**TO BE DONE:**
a: According to the article on "The Florida Project", where did Sean Baker find his rookie lead actor?
b: Count the lines of the listing that contain the string "cover", treating uppercase and lowercase as different.

**TEXT TO READ:**
"The Florida Project", directed by Sean Baker

It is already the fairy tale of this year's Oscars race: A little film about homeless children living in the shadow of Walt Disney World in Florida that threatens to turn the tables on the big-budget favourites.

Director Sean Baker, who shot his last film on an iPhone, has scored a surprise hit with a gritty yet heartwarming tale, "The Florida Project".

It has already been showered with prizes by US critics, usually reliable pointers for the Oscars, and has made the lists for best film of the year on both sides of the Atlantic.

Not bad for a movie that no one initially wanted to back and whose rookie lead actor Baker found on Instagram.

Driven by the remarkable performances he drew from Bria Vinaite as a tattooed single mother living hand-to-mouth in a motel with her seven-year-old daughter (Brooklynn Prince), the film has built a head of steam since it premiered at the Cannes film festival in May.

"I am happy for my actors," Baker told AFP, "because they deserve it, but I try not to take anything too seriously."

"It is not why I made the film," said the director, who was partly inspired by the rascally spirit of the "Our Gang" street kid comedy films, which were hugely popular during the Great Depression of the 1930s.

Baker went to live in a budget hotel along the Kissimmee Strip that leads from Disney World to see for himself how people struggle to make ends meet within sight of the theme park that bills itself as "The Happiest Place on Earth".

Shape annotation entries
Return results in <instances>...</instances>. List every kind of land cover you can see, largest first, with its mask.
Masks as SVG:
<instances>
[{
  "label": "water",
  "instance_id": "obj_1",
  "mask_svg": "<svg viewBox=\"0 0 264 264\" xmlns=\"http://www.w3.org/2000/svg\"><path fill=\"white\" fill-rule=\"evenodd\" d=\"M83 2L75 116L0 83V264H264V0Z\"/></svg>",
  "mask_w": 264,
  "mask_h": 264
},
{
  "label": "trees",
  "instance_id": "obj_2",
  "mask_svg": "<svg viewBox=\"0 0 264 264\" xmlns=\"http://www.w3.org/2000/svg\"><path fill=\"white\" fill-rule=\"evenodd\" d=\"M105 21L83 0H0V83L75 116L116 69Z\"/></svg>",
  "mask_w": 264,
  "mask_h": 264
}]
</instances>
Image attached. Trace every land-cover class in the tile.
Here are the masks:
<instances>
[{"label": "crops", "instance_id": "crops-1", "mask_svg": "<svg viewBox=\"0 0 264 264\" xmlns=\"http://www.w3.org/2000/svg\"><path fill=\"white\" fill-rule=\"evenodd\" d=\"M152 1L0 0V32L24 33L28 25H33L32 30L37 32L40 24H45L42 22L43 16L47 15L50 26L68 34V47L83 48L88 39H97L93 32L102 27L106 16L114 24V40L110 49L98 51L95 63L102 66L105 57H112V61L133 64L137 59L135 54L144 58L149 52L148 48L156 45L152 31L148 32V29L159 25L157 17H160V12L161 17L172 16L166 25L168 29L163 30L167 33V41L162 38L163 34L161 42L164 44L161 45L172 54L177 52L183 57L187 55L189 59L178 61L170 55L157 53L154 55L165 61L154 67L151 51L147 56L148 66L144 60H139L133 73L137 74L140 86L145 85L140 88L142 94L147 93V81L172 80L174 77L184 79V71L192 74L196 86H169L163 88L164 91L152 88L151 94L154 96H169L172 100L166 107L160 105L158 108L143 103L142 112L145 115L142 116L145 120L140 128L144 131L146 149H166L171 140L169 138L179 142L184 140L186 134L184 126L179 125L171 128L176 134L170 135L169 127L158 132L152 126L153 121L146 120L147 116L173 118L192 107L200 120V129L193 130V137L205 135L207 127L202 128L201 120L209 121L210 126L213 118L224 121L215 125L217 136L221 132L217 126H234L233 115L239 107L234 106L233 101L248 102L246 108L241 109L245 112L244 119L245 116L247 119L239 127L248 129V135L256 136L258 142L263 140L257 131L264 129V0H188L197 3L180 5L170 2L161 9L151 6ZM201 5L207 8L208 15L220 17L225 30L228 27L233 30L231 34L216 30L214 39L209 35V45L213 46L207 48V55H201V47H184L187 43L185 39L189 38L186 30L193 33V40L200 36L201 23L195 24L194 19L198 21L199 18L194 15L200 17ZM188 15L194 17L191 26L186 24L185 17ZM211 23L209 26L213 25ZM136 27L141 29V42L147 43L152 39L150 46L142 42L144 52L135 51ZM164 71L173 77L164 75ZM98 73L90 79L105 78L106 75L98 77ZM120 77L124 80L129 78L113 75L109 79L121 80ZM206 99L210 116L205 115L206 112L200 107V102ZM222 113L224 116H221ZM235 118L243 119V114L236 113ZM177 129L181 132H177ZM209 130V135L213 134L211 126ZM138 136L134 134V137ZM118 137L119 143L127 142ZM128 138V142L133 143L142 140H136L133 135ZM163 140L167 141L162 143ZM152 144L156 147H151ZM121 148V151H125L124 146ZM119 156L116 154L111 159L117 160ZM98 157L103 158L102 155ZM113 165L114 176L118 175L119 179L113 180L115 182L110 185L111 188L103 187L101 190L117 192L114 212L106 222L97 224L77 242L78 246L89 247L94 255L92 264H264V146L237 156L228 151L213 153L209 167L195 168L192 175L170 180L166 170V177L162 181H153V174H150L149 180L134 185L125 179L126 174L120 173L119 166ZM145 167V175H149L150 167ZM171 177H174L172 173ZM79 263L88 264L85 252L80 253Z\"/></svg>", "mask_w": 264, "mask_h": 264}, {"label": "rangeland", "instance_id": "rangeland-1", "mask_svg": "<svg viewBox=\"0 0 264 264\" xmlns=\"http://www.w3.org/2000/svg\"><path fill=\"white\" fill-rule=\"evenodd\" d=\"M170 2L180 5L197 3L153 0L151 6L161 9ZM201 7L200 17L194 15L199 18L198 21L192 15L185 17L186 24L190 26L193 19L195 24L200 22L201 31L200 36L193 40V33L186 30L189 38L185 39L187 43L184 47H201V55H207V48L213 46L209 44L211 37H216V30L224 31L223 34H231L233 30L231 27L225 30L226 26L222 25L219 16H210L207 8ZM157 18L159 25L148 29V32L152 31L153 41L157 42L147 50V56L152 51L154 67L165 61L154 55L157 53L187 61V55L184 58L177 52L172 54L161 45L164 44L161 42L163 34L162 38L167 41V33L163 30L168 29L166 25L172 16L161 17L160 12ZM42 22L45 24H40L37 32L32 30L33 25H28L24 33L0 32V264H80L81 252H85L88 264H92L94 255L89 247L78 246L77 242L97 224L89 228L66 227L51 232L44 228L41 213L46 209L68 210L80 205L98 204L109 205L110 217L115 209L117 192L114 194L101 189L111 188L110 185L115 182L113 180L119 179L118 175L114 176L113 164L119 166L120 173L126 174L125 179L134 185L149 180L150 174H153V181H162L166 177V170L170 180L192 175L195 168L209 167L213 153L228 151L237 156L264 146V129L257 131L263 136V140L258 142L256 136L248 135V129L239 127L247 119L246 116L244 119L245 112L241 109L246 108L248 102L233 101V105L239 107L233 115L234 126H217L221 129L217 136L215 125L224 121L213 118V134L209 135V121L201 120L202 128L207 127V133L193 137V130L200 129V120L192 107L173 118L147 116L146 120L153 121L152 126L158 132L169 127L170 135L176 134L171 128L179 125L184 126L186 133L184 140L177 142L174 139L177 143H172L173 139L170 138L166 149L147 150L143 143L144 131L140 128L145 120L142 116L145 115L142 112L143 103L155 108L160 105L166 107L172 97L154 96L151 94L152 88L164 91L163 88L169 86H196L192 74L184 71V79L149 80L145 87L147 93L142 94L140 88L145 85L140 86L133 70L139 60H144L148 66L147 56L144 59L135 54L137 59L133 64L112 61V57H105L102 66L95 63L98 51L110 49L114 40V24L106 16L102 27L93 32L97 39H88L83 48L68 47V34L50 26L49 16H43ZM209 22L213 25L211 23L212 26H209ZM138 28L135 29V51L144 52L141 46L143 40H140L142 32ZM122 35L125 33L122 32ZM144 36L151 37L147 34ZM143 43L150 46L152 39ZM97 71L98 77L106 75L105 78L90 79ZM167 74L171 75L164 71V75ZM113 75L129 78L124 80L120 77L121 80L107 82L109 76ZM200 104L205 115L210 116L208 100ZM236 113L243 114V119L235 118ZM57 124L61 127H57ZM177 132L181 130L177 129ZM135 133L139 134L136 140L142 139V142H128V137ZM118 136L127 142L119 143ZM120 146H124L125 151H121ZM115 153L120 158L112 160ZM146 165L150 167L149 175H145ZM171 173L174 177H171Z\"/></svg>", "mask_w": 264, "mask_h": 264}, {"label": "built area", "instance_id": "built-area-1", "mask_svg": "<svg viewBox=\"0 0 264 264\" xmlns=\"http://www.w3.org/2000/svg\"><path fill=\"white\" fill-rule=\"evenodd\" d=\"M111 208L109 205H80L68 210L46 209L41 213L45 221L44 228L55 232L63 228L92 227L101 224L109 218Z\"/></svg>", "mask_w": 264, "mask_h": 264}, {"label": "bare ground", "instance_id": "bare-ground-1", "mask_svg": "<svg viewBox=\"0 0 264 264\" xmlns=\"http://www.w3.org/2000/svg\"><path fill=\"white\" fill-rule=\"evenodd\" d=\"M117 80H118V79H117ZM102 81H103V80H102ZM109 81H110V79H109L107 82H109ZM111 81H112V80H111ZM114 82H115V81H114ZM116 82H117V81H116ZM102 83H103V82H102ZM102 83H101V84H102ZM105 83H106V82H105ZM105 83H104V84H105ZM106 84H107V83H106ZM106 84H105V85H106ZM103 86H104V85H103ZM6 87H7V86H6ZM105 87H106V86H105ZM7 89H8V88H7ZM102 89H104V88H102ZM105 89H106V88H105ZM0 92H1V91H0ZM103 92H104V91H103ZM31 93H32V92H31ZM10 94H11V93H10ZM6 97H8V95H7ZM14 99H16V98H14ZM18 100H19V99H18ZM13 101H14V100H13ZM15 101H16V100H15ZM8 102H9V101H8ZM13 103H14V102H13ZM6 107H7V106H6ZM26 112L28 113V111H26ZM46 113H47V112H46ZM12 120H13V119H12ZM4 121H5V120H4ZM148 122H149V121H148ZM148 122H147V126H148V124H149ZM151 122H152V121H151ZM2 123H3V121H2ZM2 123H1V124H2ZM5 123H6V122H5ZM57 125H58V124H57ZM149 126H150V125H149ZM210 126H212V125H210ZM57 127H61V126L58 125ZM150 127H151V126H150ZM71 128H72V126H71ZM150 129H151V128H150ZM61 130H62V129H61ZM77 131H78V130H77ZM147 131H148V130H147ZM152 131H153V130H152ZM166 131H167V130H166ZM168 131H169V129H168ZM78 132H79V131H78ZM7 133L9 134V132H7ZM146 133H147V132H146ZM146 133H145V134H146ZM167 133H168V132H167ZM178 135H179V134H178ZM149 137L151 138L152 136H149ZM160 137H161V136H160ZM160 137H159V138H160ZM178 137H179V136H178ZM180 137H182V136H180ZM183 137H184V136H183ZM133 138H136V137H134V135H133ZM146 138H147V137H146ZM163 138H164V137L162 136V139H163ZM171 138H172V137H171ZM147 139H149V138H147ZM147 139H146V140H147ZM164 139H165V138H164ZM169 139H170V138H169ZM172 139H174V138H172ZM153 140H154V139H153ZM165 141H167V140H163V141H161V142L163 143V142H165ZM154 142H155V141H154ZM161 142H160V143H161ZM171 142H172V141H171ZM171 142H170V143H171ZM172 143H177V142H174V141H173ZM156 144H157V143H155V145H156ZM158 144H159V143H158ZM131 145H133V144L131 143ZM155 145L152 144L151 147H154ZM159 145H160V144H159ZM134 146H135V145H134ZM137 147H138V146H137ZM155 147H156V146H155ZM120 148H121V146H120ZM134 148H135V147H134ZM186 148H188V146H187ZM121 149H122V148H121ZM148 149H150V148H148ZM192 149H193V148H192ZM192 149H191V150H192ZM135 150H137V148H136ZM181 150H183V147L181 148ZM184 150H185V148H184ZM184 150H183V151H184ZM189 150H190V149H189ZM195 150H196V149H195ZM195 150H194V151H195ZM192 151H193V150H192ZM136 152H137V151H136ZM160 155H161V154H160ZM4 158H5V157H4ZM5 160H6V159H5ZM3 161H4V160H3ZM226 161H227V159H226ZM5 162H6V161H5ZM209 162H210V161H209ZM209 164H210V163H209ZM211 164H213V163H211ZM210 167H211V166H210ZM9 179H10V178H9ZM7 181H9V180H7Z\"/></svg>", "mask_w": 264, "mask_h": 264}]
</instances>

**EXPECTED RESULTS:**
a: On Instagram.

b: 2